*** Opening DATASET EXTRACT ***
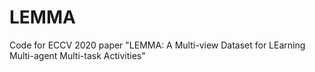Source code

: # LEMMA
Code for ECCV 2020 paper "LEMMA: A Multi-view Dataset for LEarning Multi-agent Multi-task Activities"
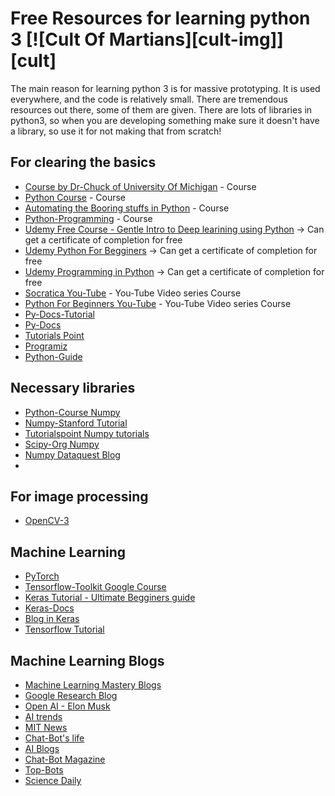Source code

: # Free Resources for learning python 3 [![Cult Of Martians][cult-img]][cult]

The main reason for learning python 3 is for massive prototyping. It is used everywhere, and the code is relatively small. There are tremendous resources out there, some of them are given.
There are lots of libraries in python3, so when you are developing something make sure it doesn't have a library, so use it for not making that from scratch!

## For clearing the basics

* [Course by Dr-Chuck of University Of Michigan](http://www.pythonlearn.com/) - Course
* [Python Course](https://www.python-course.eu/python3_course.php) - Course
* [Automating the Booring stuffs in Python](https://automatetheboringstuff.com/) - Course
* [Python-Programming](https://pythonprogramming.net/introduction-to-python-programming/) - Course
* [Udemy Free Course - Gentle Intro to Deep learining using Python](https://www.udemy.com/a-gentle-introduction-to-deep-learning-using-keras/learn/v4/overview) -> Can get a certificate of completion for free
* [Udemy Python For Begginers](https://www.udemy.com/ardit-sulce-python-for-beginners/learn/v4/overview) -> Can get a certificate of completion for free
* [Udemy Programming in Python](https://www.udemy.com/hello-python-programming-story-1/learn/v4/overview) -> Can get a certificate of completion for free
* [Socratica You-Tube](https://www.youtube.com/watch?v=bY6m6_IIN94&list=PLi01XoE8jYohWFPpC17Z-wWhPOSuh8Er-) - You-Tube Video series Course
* [Python For Beginners You-Tube](https://www.youtube.com/playlist?list=PLw02n0FEB3E2RDlD2cBULQjvXJ1K_jS1O) - You-Tube Video series Course
* [Py-Docs-Tutorial](https://docs.python.org/3/tutorial/)
* [Py-Docs](https://docs.python.org/3/)
* [Tutorials Point](https://www.tutorialspoint.com/python3/)
* [Programiz](https://www.programiz.com/python-programming/tutorial)
* [Python-Guide](https://docs.python-guide.org/)

## Necessary libraries

* [Python-Course Numpy](https://www.python-course.eu/numpy.php)
* [Numpy-Stanford Tutorial](http://cs231n.github.io/python-numpy-tutorial/)
* [Tutorialspoint Numpy tutorials](https://www.tutorialspoint.com/numpy)
* [Scipy-Org Numpy](https://docs.scipy.org/doc/numpy/user/quickstart.html)
* [Numpy Dataquest Blog](https://www.dataquest.io/blog/numpy-tutorial-python/)
* 

## For image processing

* [OpenCV-3](https://docs.opencv.org/3.0-beta/doc/py_tutorials/py_tutorials.html)

## Machine Learning

* [PyTorch](https://pytorch.org/tutorials/)
* [Tensorflow-Toolkit Google Course](https://developers.google.com/machine-learning/crash-course/first-steps-with-tensorflow/toolkit)
* [Keras Tutorial - Ultimate Begginers guide](https://elitedatascience.com/keras-tutorial-deep-learning-in-python)
* [Keras-Docs](https://keras.io/)
* [Blog in Keras](https://machinelearningmastery.com/tutorial-first-neural-network-python-keras/)
* [Tensorflow Tutorial](https://www.tensorflow.org/tutorials/keras/basic_classification)

## Machine Learning Blogs

* [Machine Learning Mastery Blogs](https://machinelearningmastery.com/blog/)
* [Google Research Blog](https://ai.google/research)
* [Open AI - Elon Musk](blog.openai.com)
* [AI trends](https://aitrends.com/)
* [MIT News](http://news.mit.edu/topic/artificial-intelligence2)
* [Chat-Bot's life](https://chatbotslife.com)
* [AI Blogs](https://www.artificial-intelligence.blog/news/)
* [Chat-Bot Magazine](https://chatbotsmagazine.com)
* [Top-Bots](www.topbots.com)
* [Science Daily](https://www.sciencedaily.com/news/computers_math/artificial_intelligence/)
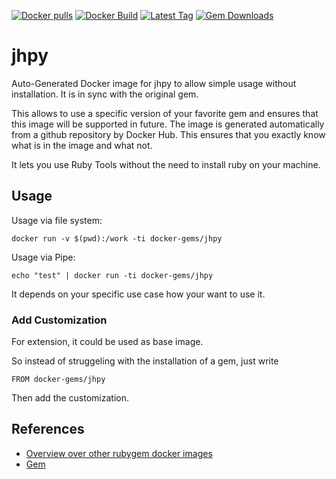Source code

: [![Docker pulls](https://img.shields.io/docker/pulls/rubygem/jhpy.svg)](https://hub.docker.com/r/rubygem/jhpy/)
[![Docker Build](https://img.shields.io/docker/automated/rubygem/jhpy.svg)](https://hub.docker.com/r/rubygem/jhpy/)
[![Latest Tag](https://img.shields.io/github/tag/docker-rubygem/jhpy.svg)](https://hub.docker.com/r/rubygem/jhpy/)
[![Gem Downloads](https://img.shields.io/gem/dt/jhpy.svg)](https://rubygems.org/gems/jhpy/)
# jhpy

Auto-Generated Docker image for jhpy to allow simple usage without installation.
It is in sync with the original gem.

This allows to use a specific version of your favorite gem and ensures that this image will be supported in future.
The image is generated automatically from a github repository by Docker Hub.
This ensures that you exactly know what is in the image and what not.

It lets you use Ruby Tools without the need to install ruby on your machine.

## Usage

Usage via file system:

`docker run -v $(pwd):/work -ti docker-gems/jhpy`

Usage via Pipe:

`echo "test" | docker run -ti docker-gems/jhpy`

It depends on your specific use case how your want to use it.

### Add Customization

For extension, it could be used as base image.

So instead of struggeling with the installation of a gem, just write

`FROM docker-gems/jhpy`

Then add the customization.

## References

 - [Overview over other rubygem docker images](https://github.com/thinkbot/docker-rubygem)
 - [Gem](https://rubygems.org/gems/jhpy/)
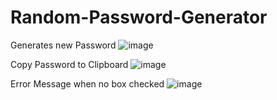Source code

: # Random-Password-Generator

Generates new Password 
![image](https://user-images.githubusercontent.com/51242225/174600997-5cb49ec7-995c-43be-80d5-36404b7f06d8.png)


Copy Password to Clipboard
![image](https://user-images.githubusercontent.com/51242225/174601098-0b8dd134-8f99-4fdb-8a27-36ad725f1535.png)


Error Message when no box checked
![image](https://user-images.githubusercontent.com/51242225/174601189-4a8c74ac-f8d8-47ca-b109-6eb8e255ee07.png)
*** Closing DATASET EXTRACT ***
## PROBLEM STATEMENT
Reproduce the data above exactly, leaving out any picture in it.

## SOLVED EXERCISE
Source code

: # LEMMA
Code for ECCV 2020 paper "LEMMA: A Multi-view Dataset for LEarning Multi-agent Multi-task Activities"
Source code

: # Free Resources for learning python 3 [![Cult Of Martians][cult-img]][cult]

The main reason for learning python 3 is for massive prototyping. It is used everywhere, and the code is relatively small. There are tremendous resources out there, some of them are given.
There are lots of libraries in python3, so when you are developing something make sure it doesn't have a library, so use it for not making that from scratch!

## For clearing the basics

* [Course by Dr-Chuck of University Of Michigan](http://www.pythonlearn.com/) - Course
* [Python Course](https://www.python-course.eu/python3_course.php) - Course
* [Automating the Booring stuffs in Python](https://automatetheboringstuff.com/) - Course
* [Python-Programming](https://pythonprogramming.net/introduction-to-python-programming/) - Course
* [Udemy Free Course - Gentle Intro to Deep learining using Python](https://www.udemy.com/a-gentle-introduction-to-deep-learning-using-keras/learn/v4/overview) -> Can get a certificate of completion for free
* [Udemy Python For Begginers](https://www.udemy.com/ardit-sulce-python-for-beginners/learn/v4/overview) -> Can get a certificate of completion for free
* [Udemy Programming in Python](https://www.udemy.com/hello-python-programming-story-1/learn/v4/overview) -> Can get a certificate of completion for free
* [Socratica You-Tube](https://www.youtube.com/watch?v=bY6m6_IIN94&list=PLi01XoE8jYohWFPpC17Z-wWhPOSuh8Er-) - You-Tube Video series Course
* [Python For Beginners You-Tube](https://www.youtube.com/playlist?list=PLw02n0FEB3E2RDlD2cBULQjvXJ1K_jS1O) - You-Tube Video series Course
* [Py-Docs-Tutorial](https://docs.python.org/3/tutorial/)
* [Py-Docs](https://docs.python.org/3/)
* [Tutorials Point](https://www.tutorialspoint.com/python3/)
* [Programiz](https://www.programiz.com/python-programming/tutorial)
* [Python-Guide](https://docs.python-guide.org/)

## Necessary libraries

* [Python-Course Numpy](https://www.python-course.eu/numpy.php)
* [Numpy-Stanford Tutorial](http://cs231n.github.io/python-numpy-tutorial/)
* [Tutorialspoint Numpy tutorials](https://www.tutorialspoint.com/numpy)
* [Scipy-Org Numpy](https://docs.scipy.org/doc/numpy/user/quickstart.html)
* [Numpy Dataquest Blog](https://www.dataquest.io/blog/numpy-tutorial-python/)
* 

## For image processing

* [OpenCV-3](https://docs.opencv.org/3.0-beta/doc/py_tutorials/py_tutorials.html)

## Machine Learning

* [PyTorch](https://pytorch.org/tutorials/)
* [Tensorflow-Toolkit Google Course](https://developers.google.com/machine-learning/crash-course/first-steps-with-tensorflow/toolkit)
* [Keras Tutorial - Ultimate Begginers guide](https://elitedatascience.com/keras-tutorial-deep-learning-in-python)
* [Keras-Docs](https://keras.io/)
* [Blog in Keras](https://machinelearningmastery.com/tutorial-first-neural-network-python-keras/)
* [Tensorflow Tutorial](https://www.tensorflow.org/tutorials/keras/basic_classification)

## Machine Learning Blogs

* [Machine Learning Mastery Blogs](https://machinelearningmastery.com/blog/)
* [Google Research Blog](https://ai.google/research)
* [Open AI - Elon Musk](blog.openai.com)
* [AI trends](https://aitrends.com/)
* [MIT News](http://news.mit.edu/topic/artificial-intelligence2)
* [Chat-Bot's life](https://chatbotslife.com)
* [AI Blogs](https://www.artificial-intelligence.blog/news/)
* [Chat-Bot Magazine](https://chatbotsmagazine.com)
* [Top-Bots](www.topbots.com)
* [Science Daily](https://www.sciencedaily.com/news/computers_math/artificial_intelligence/)
Source code

: [![Docker pulls](https://img.shields.io/docker/pulls/rubygem/jhpy.svg)](https://hub.docker.com/r/rubygem/jhpy/)
[![Docker Build](https://img.shields.io/docker/automated/rubygem/jhpy.svg)](https://hub.docker.com/r/rubygem/jhpy/)
[![Latest Tag](https://img.shields.io/github/tag/docker-rubygem/jhpy.svg)](https://hub.docker.com/r/rubygem/jhpy/)
[![Gem Downloads](https://img.shields.io/gem/dt/jhpy.svg)](https://rubygems.org/gems/jhpy/)
# jhpy

Auto-Generated Docker image for jhpy to allow simple usage without installation.
It is in sync with the original gem.

This allows to use a specific version of your favorite gem and ensures that this image will be supported in future.
The image is generated automatically from a github repository by Docker Hub.
This ensures that you exactly know what is in the image and what not.

It lets you use Ruby Tools without the need to install ruby on your machine.

## Usage

Usage via file system:

`docker run -v $(pwd):/work -ti docker-gems/jhpy`

Usage via Pipe:

`echo "test" | docker run -ti docker-gems/jhpy`

It depends on your specific use case how your want to use it.

### Add Customization

For extension, it could be used as base image.

So instead of struggeling with the installation of a gem, just write

`FROM docker-gems/jhpy`

Then add the customization.

## References

 - [Overview over other rubygem docker images](https://github.com/thinkbot/docker-rubygem)
 - [Gem](https://rubygems.org/gems/jhpy/)
Source code

: # Random-Password-Generator

Generates new Password 
![image](https://user-images.githubusercontent.com/51242225/174600997-5cb49ec7-995c-43be-80d5-36404b7f06d8.png)


Copy Password to Clipboard
![image](https://user-images.githubusercontent.com/51242225/174601098-0b8dd134-8f99-4fdb-8a27-36ad725f1535.png)


Error Message when no box checked
![image](https://user-images.githubusercontent.com/51242225/174601189-4a8c74ac-f8d8-47ca-b109-6eb8e255ee07.png)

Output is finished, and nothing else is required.